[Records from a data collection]
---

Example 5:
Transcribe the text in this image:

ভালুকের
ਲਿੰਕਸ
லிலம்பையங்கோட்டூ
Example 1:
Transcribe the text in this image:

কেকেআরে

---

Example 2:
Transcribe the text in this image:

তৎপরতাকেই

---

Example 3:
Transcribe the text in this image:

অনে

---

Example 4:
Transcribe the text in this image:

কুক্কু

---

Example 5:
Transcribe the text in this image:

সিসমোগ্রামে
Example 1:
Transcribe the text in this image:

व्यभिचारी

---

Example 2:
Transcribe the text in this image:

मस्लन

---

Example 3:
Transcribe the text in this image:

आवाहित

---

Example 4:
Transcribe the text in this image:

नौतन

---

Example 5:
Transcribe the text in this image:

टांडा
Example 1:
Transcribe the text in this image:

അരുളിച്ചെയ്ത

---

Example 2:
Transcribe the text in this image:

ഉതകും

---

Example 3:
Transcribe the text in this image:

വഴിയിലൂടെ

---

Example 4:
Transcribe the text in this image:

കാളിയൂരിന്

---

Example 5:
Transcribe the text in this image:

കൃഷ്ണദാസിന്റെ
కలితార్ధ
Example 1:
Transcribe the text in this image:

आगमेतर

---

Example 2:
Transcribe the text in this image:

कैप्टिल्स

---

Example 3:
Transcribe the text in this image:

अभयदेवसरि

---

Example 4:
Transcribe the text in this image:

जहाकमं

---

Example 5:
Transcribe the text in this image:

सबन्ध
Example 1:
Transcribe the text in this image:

- **TRY IT**
Retype all of the entries exactly, please.

- **SOLUTION TO THIS EXERCISE**
---

Example 5:
Transcribe the text in this image:

ভালুকের
ਲਿੰਕਸ
லிலம்பையங்கோட்டூ
Example 1:
Transcribe the text in this image:

কেকেআরে

---

Example 2:
Transcribe the text in this image:

তৎপরতাকেই

---

Example 3:
Transcribe the text in this image:

অনে

---

Example 4:
Transcribe the text in this image:

কুক্কু

---

Example 5:
Transcribe the text in this image:

সিসমোগ্রামে
Example 1:
Transcribe the text in this image:

व्यभिचारी

---

Example 2:
Transcribe the text in this image:

मस्लन

---

Example 3:
Transcribe the text in this image:

आवाहित

---

Example 4:
Transcribe the text in this image:

नौतन

---

Example 5:
Transcribe the text in this image:

टांडा
Example 1:
Transcribe the text in this image:

അരുളിച്ചെയ്ത

---

Example 2:
Transcribe the text in this image:

ഉതകും

---

Example 3:
Transcribe the text in this image:

വഴിയിലൂടെ

---

Example 4:
Transcribe the text in this image:

കാളിയൂരിന്

---

Example 5:
Transcribe the text in this image:

കൃഷ്ണദാസിന്റെ
కలితార్ధ
Example 1:
Transcribe the text in this image:

आगमेतर

---

Example 2:
Transcribe the text in this image:

कैप्टिल्स

---

Example 3:
Transcribe the text in this image:

अभयदेवसरि

---

Example 4:
Transcribe the text in this image:

जहाकमं

---

Example 5:
Transcribe the text in this image:

सबन्ध
Example 1:
Transcribe the text in this image:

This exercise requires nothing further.